Allí descansaron durante varios días al cuidado de una joven llamada Fátima, que les servía las comidas, las cenas y los desayunos.

Aunque el trato era bueno, todos los hombres del Cid anhelaban seguir haciendo su ruta. Una tarde, Anselmo, uno de los más valientes caballeros del Cid, observo que la joven Fátima salía del pueblo dirección al río.

Siguió sus pasos hasta la cueva donde había escuchado los canticos de mujer el día que entró al valle con su Señor. Se quedó escuchado y oyó los lamentos de las mujeres que allí se encontraban.

Sin pensarlo dos veces entró y descubrió a Fátima y una mujer bella como una flor.

Conversaron durante mucho tiempo y Zoraida que así se llamaba esta bella mujer le contó que el emir de aquellas tierras la había repudiado y la obligaba a cantar todos los días para que todo el mundo supiera que allí vivía la repudiada del emir y que si intentaba huir la buscaría y acabaría con su vida.

Desde aquel día Anselmo iba con Fátima todas las tardes a visitar a Zoraida, le llevaba comida, ropa limpia, algún dulce pero sobre todo comprensión y poco a poco amor.

Aquella montaña, las paredes de aquella cueva, los árboles, los animales, los manantiales; fueron testigos de un sincero y ferviente amor.

La climatología empezó a dar un respiro y ya habían pasado dos semanas sin nevar, cuando Anselmo le propuso a Zoraida escapar de aquel cautiverio. La joven le dijo que no.

No quería perjudicarle, sabía que el emir pasaba todos los días por allí y si no escuchaba su voz los perseguiría y los mataría, además Anselmo se debía a su Señor.

Pero el amor del valiente caballero no se dio por vencido y una madrugada se presentó en la cueva, la subió a su caballo y desaparecieron camino de otras tierras lejanas en las que pudieran vivir plenamente su amor.
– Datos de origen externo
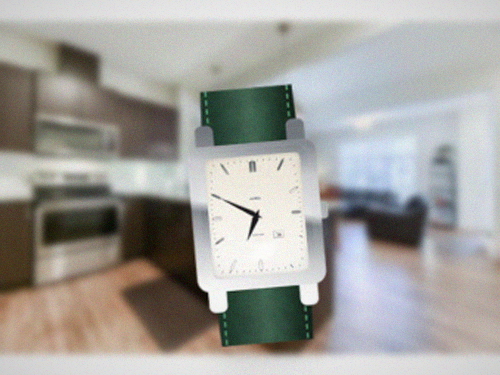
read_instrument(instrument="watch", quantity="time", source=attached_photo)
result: 6:50
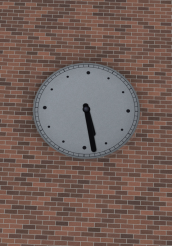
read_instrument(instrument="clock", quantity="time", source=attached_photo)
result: 5:28
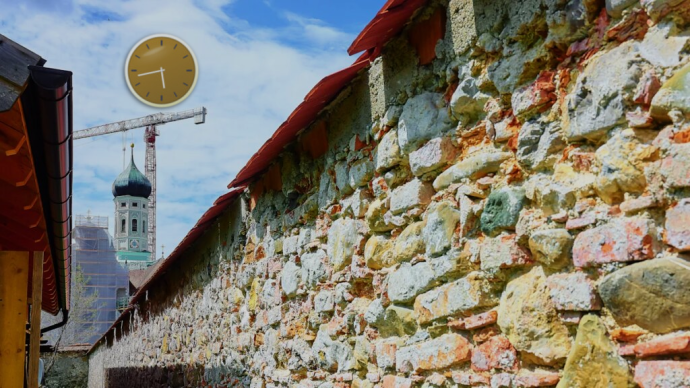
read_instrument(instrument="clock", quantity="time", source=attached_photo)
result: 5:43
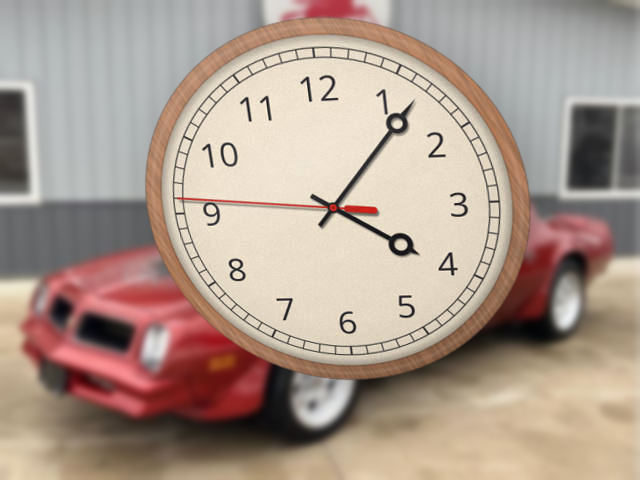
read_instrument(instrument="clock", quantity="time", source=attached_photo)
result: 4:06:46
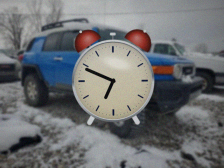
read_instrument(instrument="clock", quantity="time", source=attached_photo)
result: 6:49
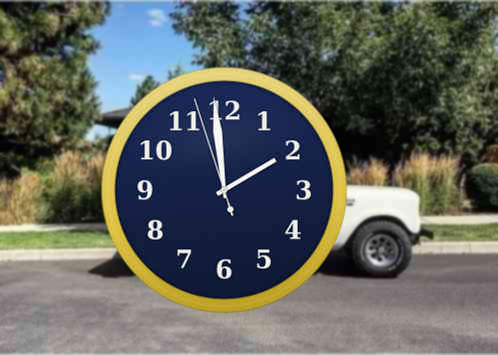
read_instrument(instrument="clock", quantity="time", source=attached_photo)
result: 1:58:57
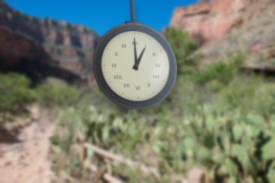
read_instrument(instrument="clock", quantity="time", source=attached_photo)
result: 1:00
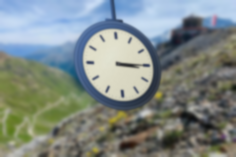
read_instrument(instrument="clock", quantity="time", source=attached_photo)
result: 3:15
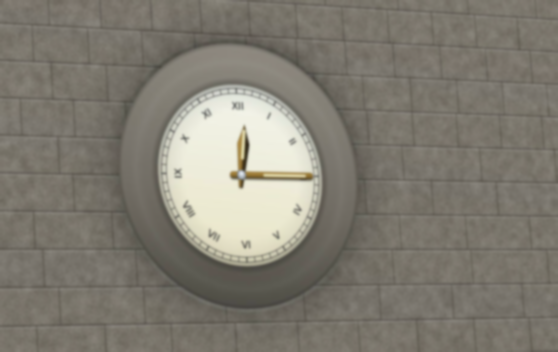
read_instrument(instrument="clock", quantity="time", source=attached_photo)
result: 12:15
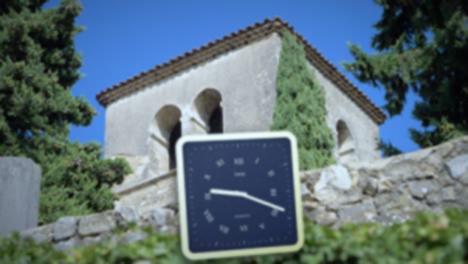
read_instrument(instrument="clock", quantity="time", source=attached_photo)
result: 9:19
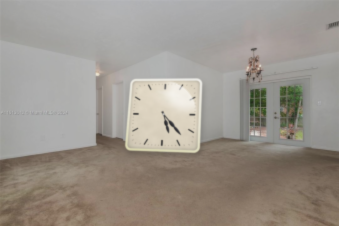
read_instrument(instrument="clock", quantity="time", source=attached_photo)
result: 5:23
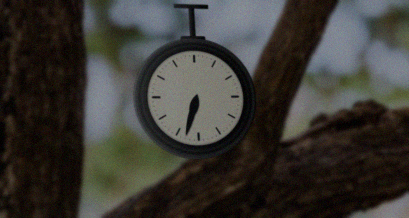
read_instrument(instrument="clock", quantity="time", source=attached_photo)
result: 6:33
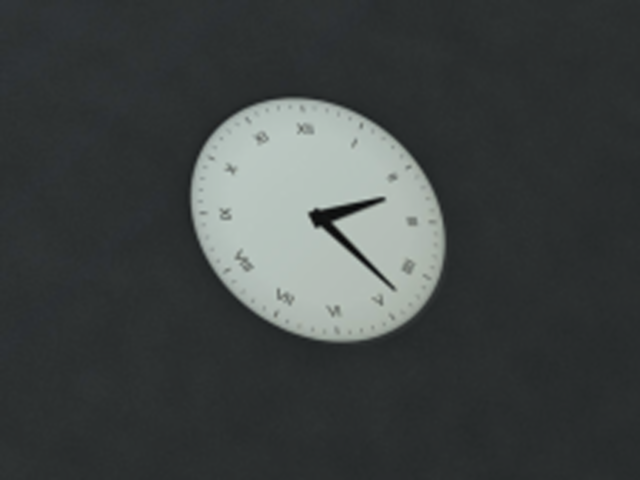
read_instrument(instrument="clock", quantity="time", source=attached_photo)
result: 2:23
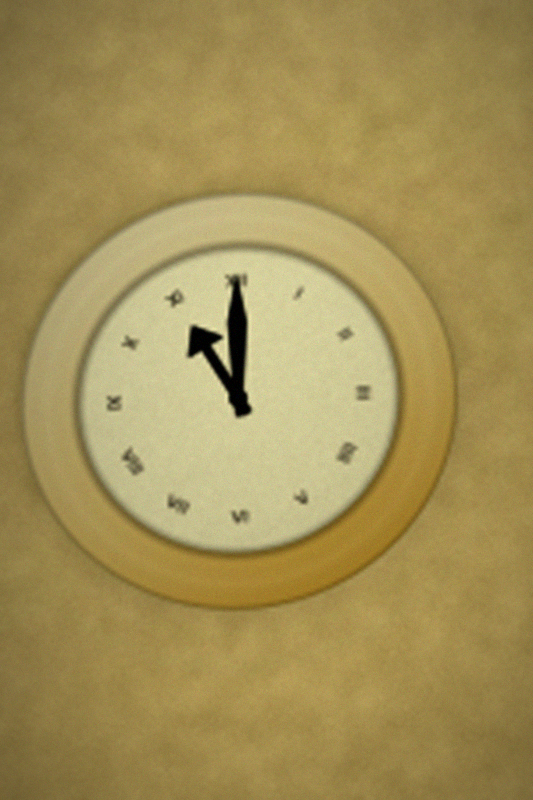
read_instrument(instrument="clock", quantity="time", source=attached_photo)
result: 11:00
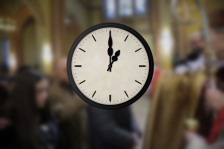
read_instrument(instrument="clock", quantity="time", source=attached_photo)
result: 1:00
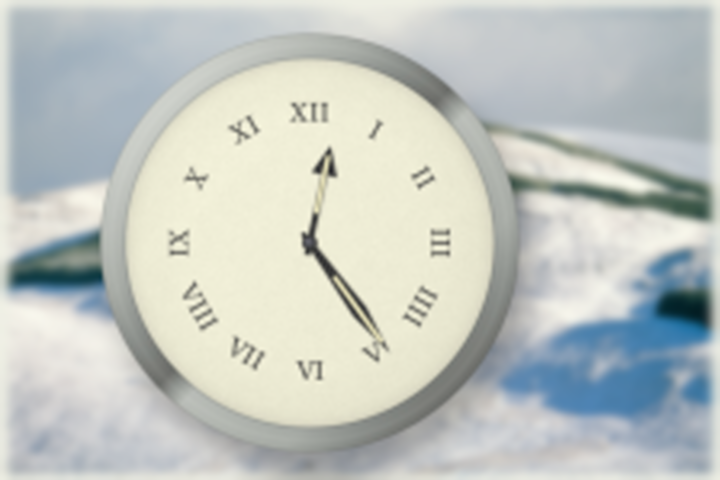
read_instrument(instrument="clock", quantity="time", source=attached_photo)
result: 12:24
Para evitar que el emir notara la ausencia de la joven, la montaña los quiso ayudar y desde entonces el agua de los manantiales que hay próximos a la “Cueva de la Mora” imitan su voz.

Mientras el Cid Campeador buscó por todos los lados a su valiente caballero, pero nunca jamás se supo nada de él.

Por lo cual el Cid lloró amargamente su desaparición.